Koeman moet vrezen na slap gelijkspel in Europa League
Everton moet nog altijd wachten op zijn eerste zege in groep E van de Europa League. De ploeg van de geplaagde Ronald Koeman leek donderdagavond in de thuiswedstrijd tegen Apollon Limassol lang op weg naar de overwinning, maar moest in de absolute slotfase tegen nota bene tien man toch nog de gelijkmaker incasseren: 2-2.
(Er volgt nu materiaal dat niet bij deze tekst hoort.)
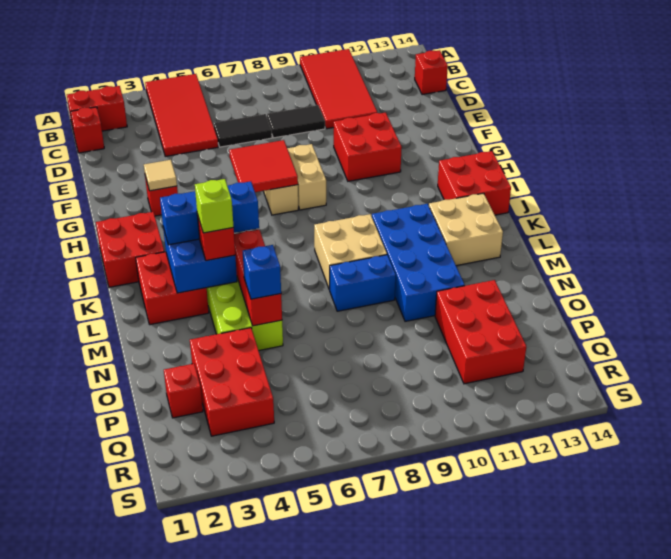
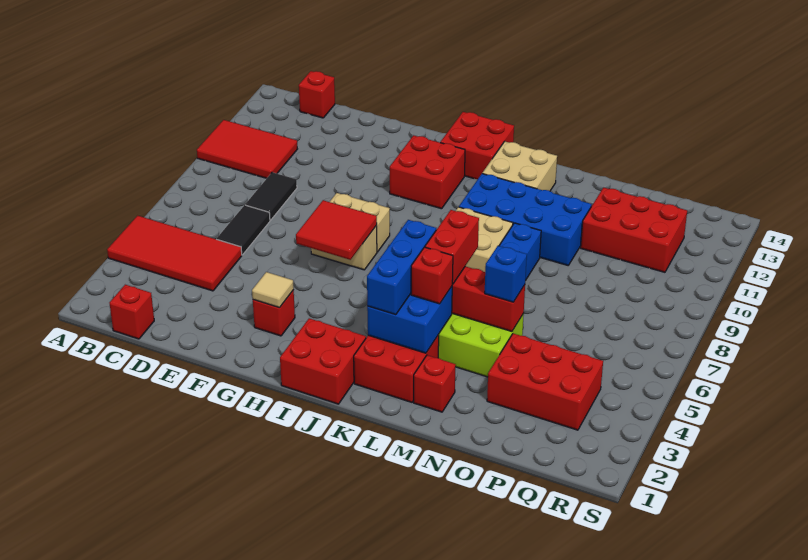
red tile A10:D11 level 1 -> red tile A10:C11 level 1
red brick B1:B2 level 1 -> red brick L5:L6 level 3
red brick F10:G11 level 1 -> red brick H11:I12 level 1
lime brick L4 level 4 -> none
red brick P2 level 1 -> red brick M2 level 1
Everton won afgelopen weekeinde in de Premier League weliswaar ternauwernood van laagvlieger Bournemouth, maar het elftal van Koeman liep zeker niet over van vertrouwen. The Toffees verloren immers vier van hun laatste zes wedstrijden en maakten ook tegen Apollon een onzekere indruk in de openingsfase. De bezoekers uit Cyprus bleven vrij eenvoudig op de been en namen na een klein kwartier spelen zelfs de leiding op Goodison Park.
Ashley Williams leverde de bal op kinderlijke wijze in bij Anton Maglica, die vervolgens een afgemeten voorzet in huis had op Adrián Sardinero: 1-0. Everton, waar Maarten Stekelenburg, Cuco Martina en Davy Klaassen allen genoegen moesten nemen een plek op de bank, maakte een matige indruk, maar ging dankzij een flater in de verdediging van Apollon toch rusten met een gelijke stand. Een terugspeelbal van Héctor Yuste op zijn doelman kon onderschept worden door Wayne Rooney, die het leder daarna in een leeg doel kon schuiven.
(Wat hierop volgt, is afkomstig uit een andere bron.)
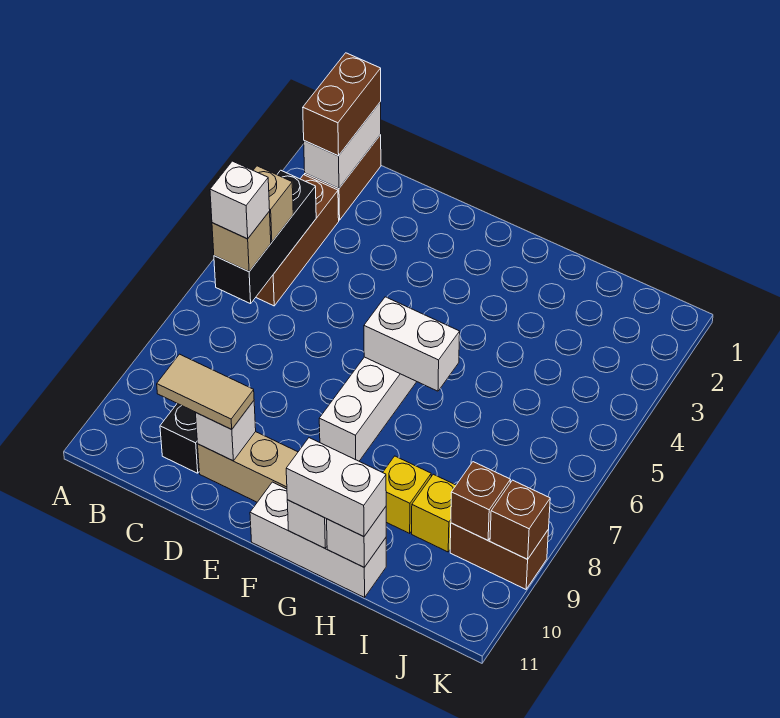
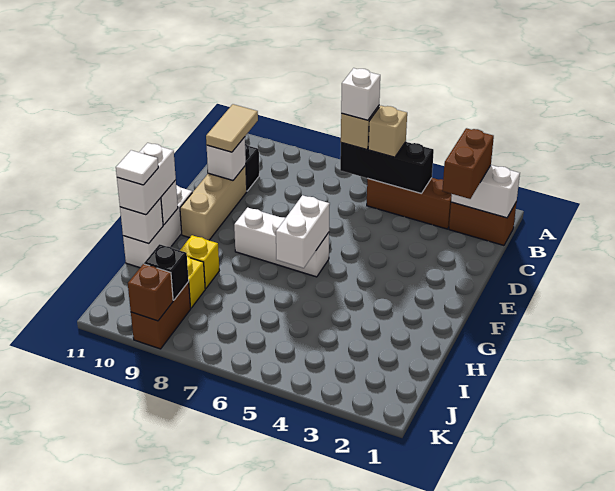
brown brick B1:B2 level 3 -> brown brick B2:C2 level 3
none -> white tile H11 level 4
brown brick J9 level 2 -> black brick J9 level 2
Everton maakte na de onderbreking jacht op de overwinning, al viel het de ploeg niet mee om een vloeiende aanval op te zetten. Halverwege de tweede helft slaagde het elftal van Koeman er echter toch in een gaatje te vinden in de verdediging van Apollon. Nikola Vlasic werd op een meter of twintig van het doel bereikt door Gylfi Sigurdsson, waarna de negentienjarige Kroaat het vijandelijke strafschopgebied binnenstoomde en met een geplaatst schot in de korte hoek voor de 2-1 tekende. Klaassen viel na het doelpunt van Vlasic nog in en hij zag hoe Yuste het scorebord twee minuten voor tijd met een kopbal toch nog in evenwicht bracht. Apollon stond op dat moment al met tien man na een directe rode kaart voor Valentin Roberge.